I just said, "seems to have gone quiet" when i heard a big splash and a call of "Im on again mate!!", this one was taking a fair bit of line and a good bend in the rod suggested it was a much better fish.
Sure enough, in comes a very nice 39cm wild river Bass, and a PB for Squidder.









That was the last of the fish, the wind had really picked up and was blasting through the gully like a wind tunnel, so we headed back to the launch site so we could go get some lunch, we were off the water again at about midday.

Tried a bit of beach fishing in the afternoon, but were a bit too early for the incoming tide, i got one good strike which took off and busted me off shortly after but neither of us had any luck there.

Congrats to Squidder for his first few Bass!!!theres nothing like landing a new species.


----------



## Marty (Mar 18, 2007)

good work on the Bass Craig and Squidder.

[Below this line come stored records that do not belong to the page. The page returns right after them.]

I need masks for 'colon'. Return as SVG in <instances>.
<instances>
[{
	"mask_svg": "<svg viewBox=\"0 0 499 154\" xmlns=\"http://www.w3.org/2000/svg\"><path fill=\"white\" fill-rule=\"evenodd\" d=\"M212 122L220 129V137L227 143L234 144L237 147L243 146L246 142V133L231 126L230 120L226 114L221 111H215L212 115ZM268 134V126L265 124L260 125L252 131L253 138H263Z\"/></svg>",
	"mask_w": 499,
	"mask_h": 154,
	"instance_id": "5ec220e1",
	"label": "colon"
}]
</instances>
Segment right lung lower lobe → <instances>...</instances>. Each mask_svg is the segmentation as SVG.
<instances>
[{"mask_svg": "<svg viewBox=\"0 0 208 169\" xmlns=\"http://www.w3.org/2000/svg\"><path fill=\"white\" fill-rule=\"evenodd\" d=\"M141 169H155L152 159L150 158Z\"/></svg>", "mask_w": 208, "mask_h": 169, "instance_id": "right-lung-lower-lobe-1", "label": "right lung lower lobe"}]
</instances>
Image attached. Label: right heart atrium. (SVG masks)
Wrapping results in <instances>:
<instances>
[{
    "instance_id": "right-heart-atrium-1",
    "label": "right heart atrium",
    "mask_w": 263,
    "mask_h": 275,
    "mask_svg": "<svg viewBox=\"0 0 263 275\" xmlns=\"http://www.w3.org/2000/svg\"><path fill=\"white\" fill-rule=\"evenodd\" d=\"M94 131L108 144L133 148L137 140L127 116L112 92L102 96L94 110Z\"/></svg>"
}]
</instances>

Iwent up there the other week it looked so fishy but the water was freezing , I managed a few surface hits but nothing hooked up  
Did you go upstream or down Craig , trying to work out which rapids you had trouble getting thru , with no rain and a early morning high tide  , couldnt imagine the ones upstream running too hard 
congrats on your first and PB bass Squidder, you are now officially addicted to bass fishing for life


----------



## Dodge (Oct 12, 2005)

Craig nice to read your little sojourn upstream found Jason a lovely first bass, a special moment to share with any mate and glad it happened before the season shuts down for winter....by the way are EPs on through winter??

Congrats Jason they are very addictive buggers to target ;-)


----------



## Peril (Sep 5, 2005)

Congrats Jason. By the look of it the px45 won for you. Getting tempted to buy a few of those


----------



## RedPhoenix (Jun 13, 2006)

Unfortunately, due to the change in ownership of this web site and the lack of response by the owners to my requests to remove my email address from all administrative-level notifications and functionality, I have decided to remove my posts on AKFF. Thank you for the great times, the fantastic learning experiences and the many many fish. If you are desperate for the old content of this particular post, it is available below base64 encoded and bzip2 compressed.

Red.

----

QlpoOTFBWSZTWc+ngFQAAAzXgAAQQAEIgBAgL+f+ICAASIp4iepvVNAeSYhE9Q0CYCGaEIyZAK1VbSyrzVFAM6T2cumcCCTeNThsYt7mhQm8z+wlCjYxIKYgQpLqaMVANpxpWHRdyRThQkM+ngFQ


----------



## craig450 (May 11, 2007)

Thanks for the replies everyone 

Marty, the rapids we came to were a couple of klms upstream from the furthest point we got to when i went up there with you and Phil. I was suprised at the amount of flow, they werent a big set of rapids, but the water was flowing down through only one area about 1m wide then into a small pool where it was swirling around which made it reasonably strong to paddle against, coming back down was fun though :lol:

Patwah, the weather turned a fair bit after lunch, the wind really picked up and was quite cold and some big dark clouds rolled in but didnt bring any rain. While we were on the beach it was a bit uncomfortable.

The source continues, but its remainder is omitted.